REPUBLIKA.CO.ID, BANDUNG—Momen lebaran menjadi ladang rejeki yang melimpah bagi warga Kampung Blok Ketupat di Kecamatan Babakan Ciparay, Kota Bandung. Begitu tiba, tim Republika.co.id langsung disajikan dengan pemandangan tangan-tangan lihai para pengrajin ketupat yang tengah menyulam juntaian-juntaian daun kelapa.
Kampung Blok Ketupat ini memiliki keistimewaan dibanding produsen-produsen ketupat lain. Kebanyakan perajin telah menggeluti bisnis cangkang ketupat selama puluhan tahun bahkan hampir satu abad.
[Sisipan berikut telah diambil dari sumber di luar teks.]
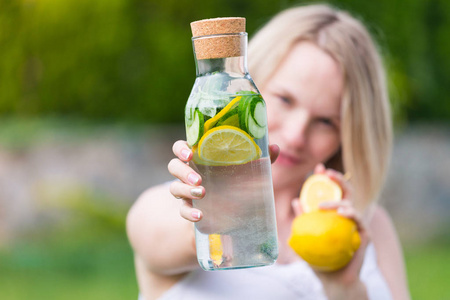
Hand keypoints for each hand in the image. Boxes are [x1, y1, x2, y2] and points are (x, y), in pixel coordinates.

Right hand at [168, 140, 279, 222]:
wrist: (233, 215)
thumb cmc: (239, 184)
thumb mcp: (250, 171)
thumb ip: (261, 159)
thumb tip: (275, 147)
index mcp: (201, 157)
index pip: (182, 147)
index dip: (181, 148)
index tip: (190, 153)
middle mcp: (191, 172)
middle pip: (174, 166)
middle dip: (183, 171)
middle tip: (199, 178)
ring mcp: (187, 192)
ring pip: (174, 187)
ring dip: (185, 189)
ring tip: (201, 193)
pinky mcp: (190, 210)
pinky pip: (182, 211)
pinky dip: (189, 213)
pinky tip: (200, 216)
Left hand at [292, 164, 369, 297]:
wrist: (334, 280)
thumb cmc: (320, 258)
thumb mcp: (307, 236)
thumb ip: (303, 219)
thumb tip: (295, 200)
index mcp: (334, 213)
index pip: (332, 191)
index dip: (327, 178)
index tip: (318, 167)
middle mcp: (347, 215)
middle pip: (345, 191)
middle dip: (337, 179)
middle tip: (326, 173)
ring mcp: (356, 224)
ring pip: (350, 204)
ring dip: (336, 201)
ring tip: (321, 206)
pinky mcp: (364, 235)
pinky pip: (359, 221)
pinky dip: (351, 214)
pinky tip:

Salah satunya Nanang Suryadi (34 tahun) yang mewarisi bisnis ketupat sejak 90 tahun lalu dari mendiang leluhurnya.
“Kalau saya dagang itu turun temurun, ya, sejak ibunya saya atau zamannya nenek saya lalu ke ibu saya kemudian sekarang saya. Mungkin ada 80 atau 90 tahun. Dari zaman nenek moyang, tepatnya kurang tahu, mungkin bisa sampai satu abad,” ujar Nanang saat ditemui di Kampung Blok Ketupat, Ahad (1/5/2022).
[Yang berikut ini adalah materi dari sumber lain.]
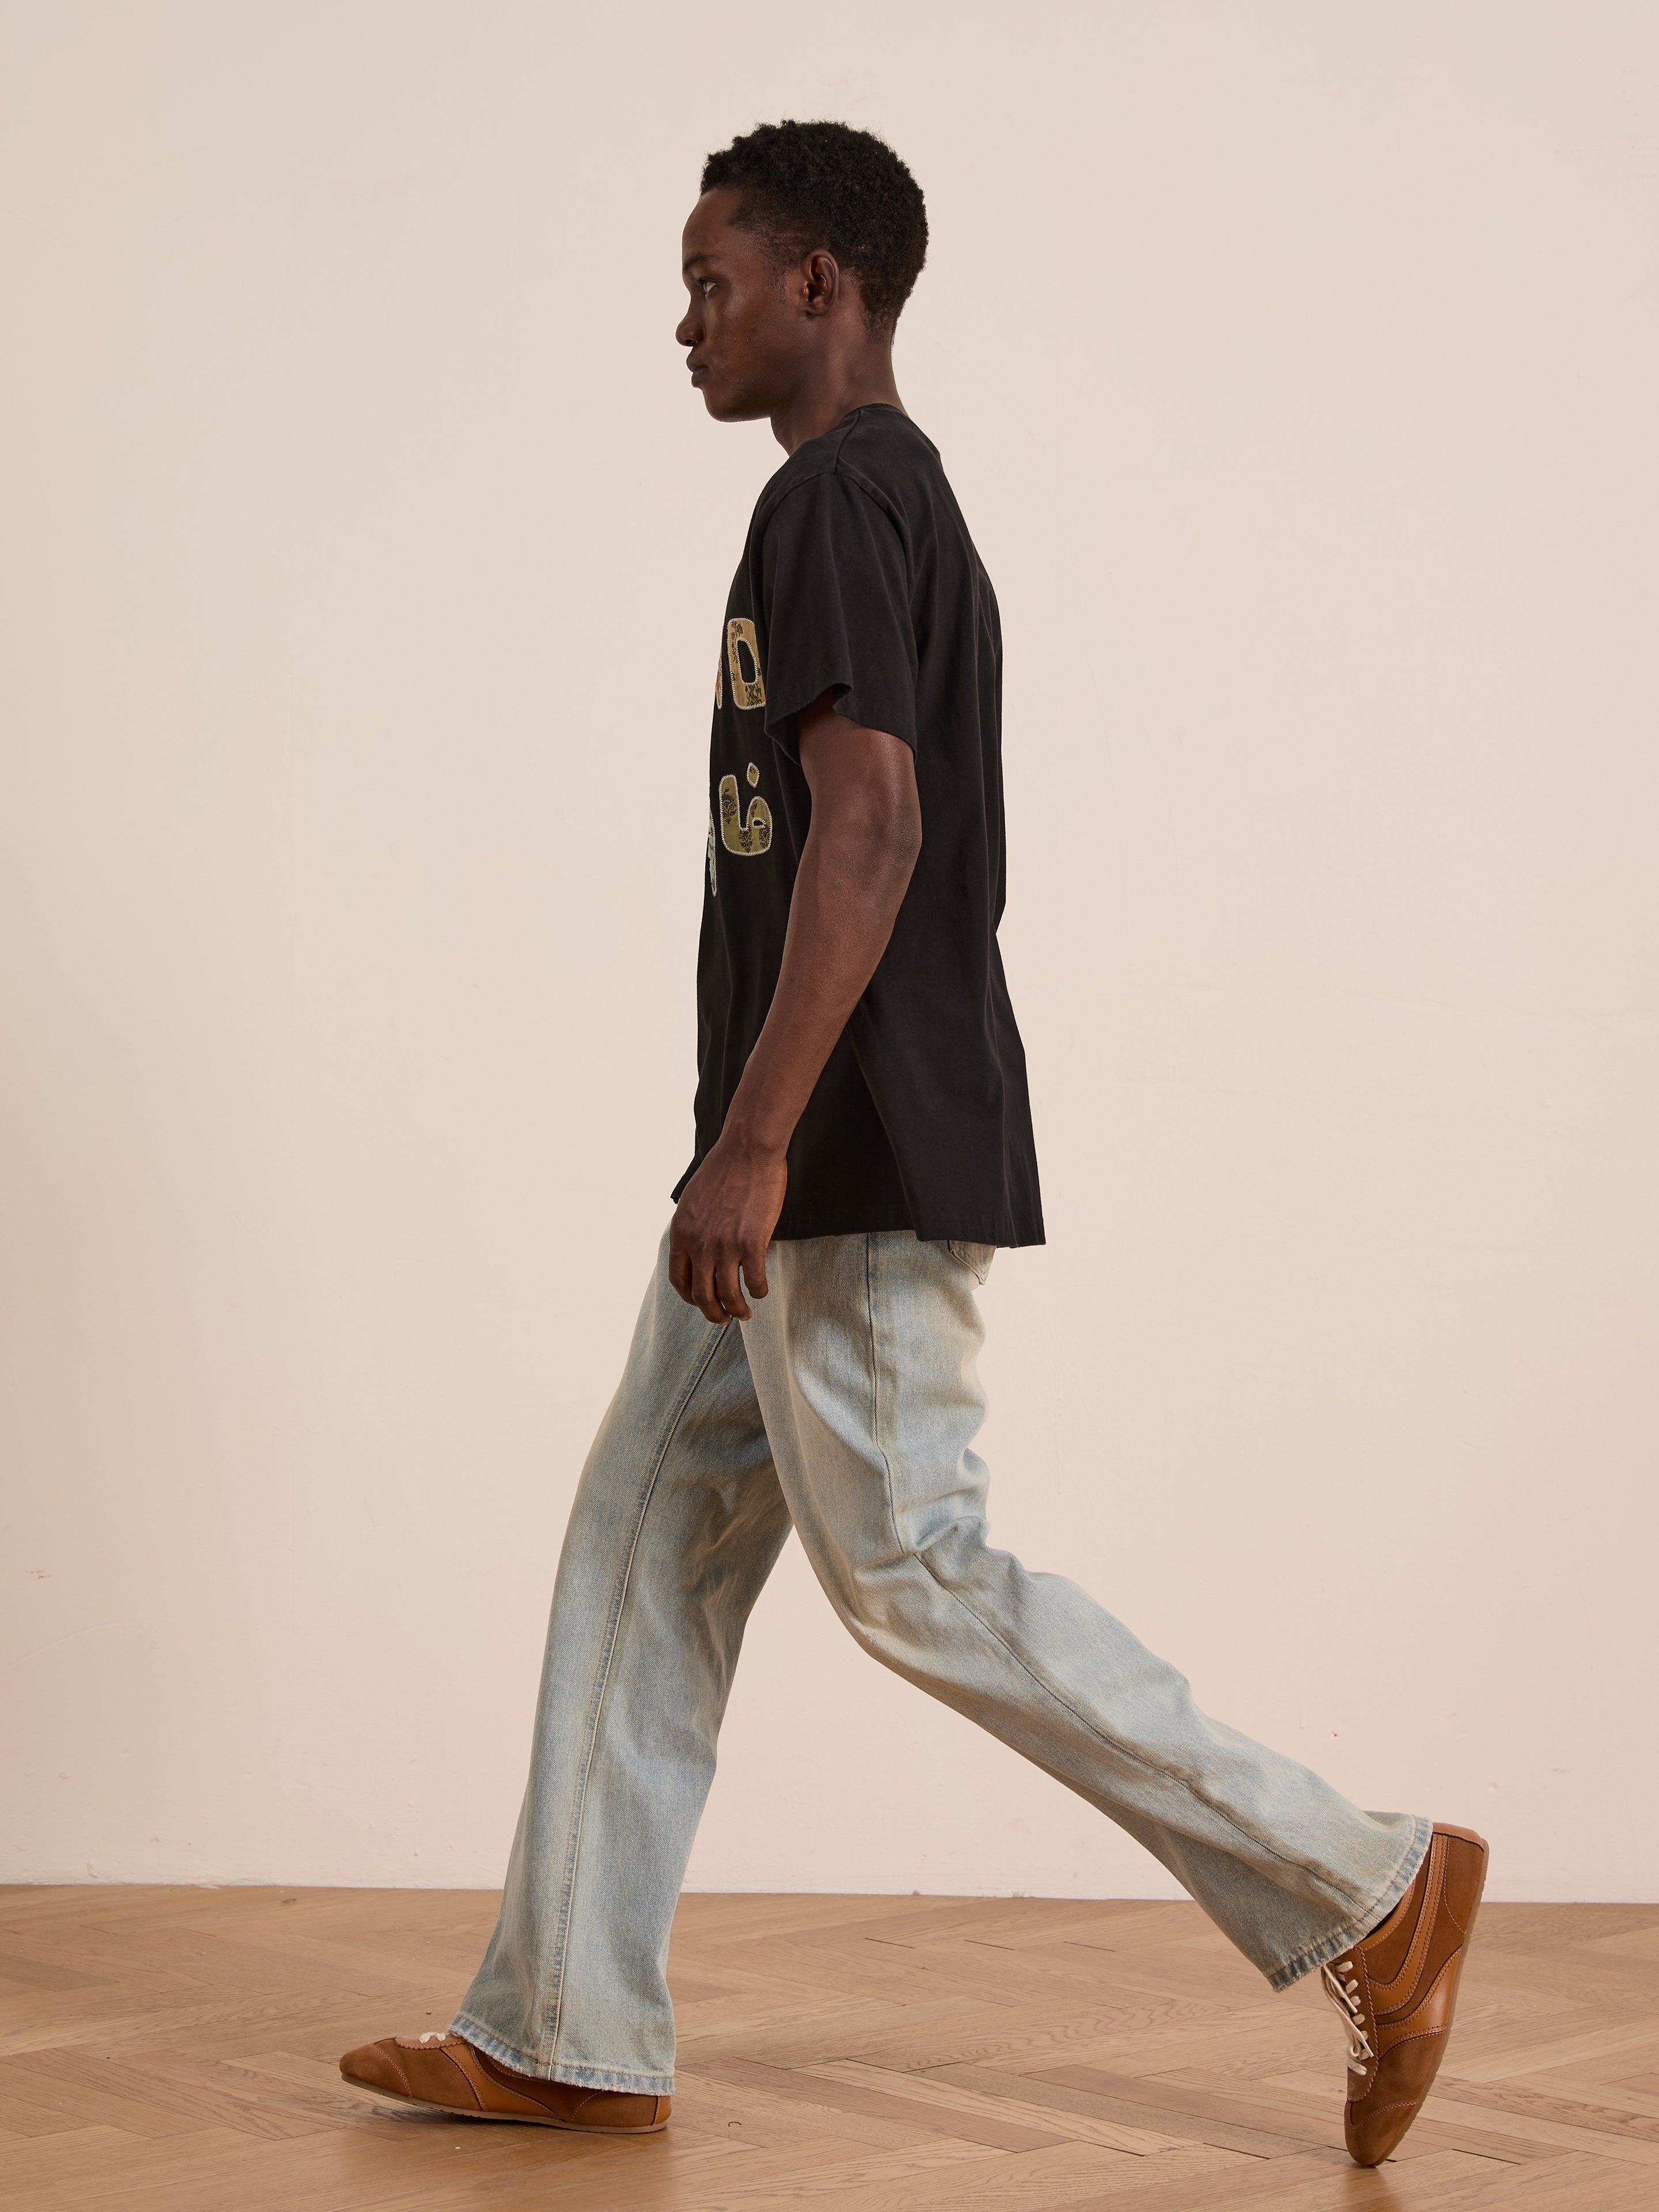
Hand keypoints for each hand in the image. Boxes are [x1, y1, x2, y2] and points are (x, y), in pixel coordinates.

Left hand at [668, 1136, 787, 1322]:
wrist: (747, 1151)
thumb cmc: (724, 1171)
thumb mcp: (693, 1201)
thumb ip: (691, 1228)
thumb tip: (695, 1250)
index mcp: (681, 1234)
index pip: (679, 1281)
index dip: (691, 1298)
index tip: (702, 1303)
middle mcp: (699, 1245)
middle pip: (703, 1296)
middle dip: (714, 1314)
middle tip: (724, 1319)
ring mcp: (725, 1246)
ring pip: (729, 1295)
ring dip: (738, 1310)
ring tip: (745, 1314)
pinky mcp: (752, 1243)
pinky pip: (755, 1280)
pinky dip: (759, 1291)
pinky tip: (762, 1290)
Dengan pengalaman yang tak dapat disebut sebentar, kepiawaian tangan-tangan pengrajin ketupat ini tentu tidak perlu diragukan. Nanang mengatakan, dalam kurang dari setengah jam, setiap perajin dapat membuat 200-300 cangkang ketupat.
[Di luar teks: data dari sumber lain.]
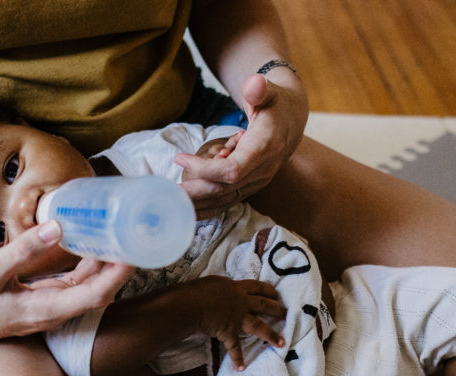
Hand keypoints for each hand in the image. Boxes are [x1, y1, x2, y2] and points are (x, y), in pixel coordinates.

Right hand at [0, 222, 133, 342]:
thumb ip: (24, 249)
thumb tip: (58, 227)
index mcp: (44, 310)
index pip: (94, 295)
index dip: (117, 276)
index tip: (133, 253)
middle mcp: (55, 313)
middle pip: (100, 291)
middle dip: (119, 267)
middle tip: (136, 236)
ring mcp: (52, 308)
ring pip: (90, 287)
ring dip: (106, 265)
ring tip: (122, 235)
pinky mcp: (47, 300)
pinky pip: (76, 283)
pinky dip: (89, 264)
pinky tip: (95, 244)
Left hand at [176, 71, 307, 216]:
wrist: (290, 123)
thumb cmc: (274, 104)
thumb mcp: (269, 91)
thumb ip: (260, 88)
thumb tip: (254, 83)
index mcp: (264, 149)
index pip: (232, 170)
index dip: (205, 169)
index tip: (180, 158)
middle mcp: (262, 172)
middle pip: (223, 189)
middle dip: (193, 191)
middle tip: (165, 190)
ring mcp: (256, 183)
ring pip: (222, 200)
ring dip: (195, 203)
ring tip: (168, 201)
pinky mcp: (249, 187)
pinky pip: (225, 202)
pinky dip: (205, 207)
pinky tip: (185, 211)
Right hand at [192, 276, 285, 370]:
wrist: (190, 305)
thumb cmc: (197, 291)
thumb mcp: (213, 282)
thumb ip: (223, 287)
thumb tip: (222, 289)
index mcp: (236, 289)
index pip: (257, 287)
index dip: (268, 290)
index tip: (276, 294)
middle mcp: (241, 302)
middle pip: (264, 305)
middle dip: (277, 309)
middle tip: (287, 314)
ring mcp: (237, 318)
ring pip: (259, 326)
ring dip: (271, 335)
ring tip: (282, 342)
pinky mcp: (229, 332)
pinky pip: (234, 348)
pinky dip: (237, 358)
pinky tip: (241, 367)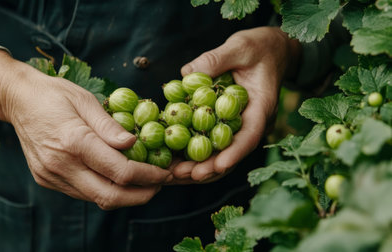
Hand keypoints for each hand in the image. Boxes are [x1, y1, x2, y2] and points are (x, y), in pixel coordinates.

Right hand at [0, 50, 171, 208]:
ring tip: (142, 181)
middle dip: (140, 195)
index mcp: (74, 141)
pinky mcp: (46, 179)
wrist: (18, 100)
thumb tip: (134, 142)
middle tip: (158, 185)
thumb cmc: (55, 94)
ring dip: (123, 195)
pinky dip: (104, 189)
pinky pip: (82, 193)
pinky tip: (116, 177)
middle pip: (109, 196)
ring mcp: (51, 175)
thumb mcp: (86, 101)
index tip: (164, 173)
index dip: (148, 175)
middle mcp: (61, 164)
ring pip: (95, 198)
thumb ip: (109, 126)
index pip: (120, 171)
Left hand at [169, 27, 300, 183]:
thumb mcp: (240, 46)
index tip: (218, 167)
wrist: (271, 51)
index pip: (250, 135)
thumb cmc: (259, 47)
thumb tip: (186, 73)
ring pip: (221, 152)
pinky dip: (195, 150)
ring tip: (174, 174)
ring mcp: (240, 125)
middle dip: (209, 168)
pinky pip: (213, 140)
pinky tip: (174, 157)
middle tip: (184, 175)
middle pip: (232, 152)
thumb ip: (216, 59)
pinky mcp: (227, 122)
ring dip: (200, 165)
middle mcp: (252, 122)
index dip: (234, 153)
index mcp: (261, 106)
“Sebenarnya teknik yang diwariskan itu tidak ada ya, soalnya ini mah namanya keterampilan tangan, kecepatan tangan, kalau teknik itu bagaimana kita lihai memainkan tangan dan jari-jari kita saja buat menyulam daun-daunnya dan sudah ada cetakannya,” tuturnya.
Nanang mengatakan momen menjelang Hari Raya merupakan ladang rejeki baginya dan juga ratusan pengrajin ketupat lainnya di Kampung Blok Ketupat. Dia mengatakan, sejauh ini dia telah menerima pesanan 20 ribu-30 ribu cangkang ketupat.
“Yang pesan ke saya itu kebanyakannya masih wilayah Kota Bandung, seperti Kopo Sulaiman, Cimahi, Gedebage, Batununggal, Cipageran, Jalan Turangga,” ujarnya.
Meski cukup kerepotan dengan pesanan yang menumpuk, namun Nanang mengatakan bahwa pesanan tahun ini jauh lebih sedikit dibanding tahun-tahun sebelumnya. Salah satunya adalah karena telah dibolehkannya perjalanan mudik.
“Kalau sekarang lebih menurun, karena mungkin tahun ini sudah diperbolehkan untuk mudik jadi mereka terkadang menunda ngupat soalnya mau pulang kampung. Jadi omzet sekarang lebih kurang dibandingkan tahun kemarin,” tuturnya.
Untuk satu ikat, isi 10 biji ketupat, Nanang biasa membanderol dengan harga Rp 8.000. Harga ini, kata dia, hanya diperuntukkan untuk pelanggan setia, sedangkan pembeli baru biasanya dipatok harga Rp 15 ribu per ikat.
“Kalau misalnya pelanggan baru itu belinya biasanya dadakan, misalnya H-3 atau H-2 Lebaran. Kalau pelanggan tetap itu, satu minggu sebelum pembikinan itu mereka sudah pesan. Misalnya tanya, ‘jual ketupat nggak? Jual, sudah ada berapa? 2.000, ya sudah segitu dulu’,” kata dia.
Saat diminta membandingkan antara pesanan di Hari Raya Idul Fitri dengan Idul Adha, Nanang mengatakan bahwa pesanan di Idul Fitri lebih besar dibanding Idul Adha, bahkan hingga dua kali lipat. “Kalau Idul Fitri itu bisa mencapai lebih dari 100 persen sedangkan Idul Adha biasanya 50 persen. Jadi perbandingannya, peminat ketupat untuk Idul Adha itu berbeda dengan Idul Fitri,” jelasnya.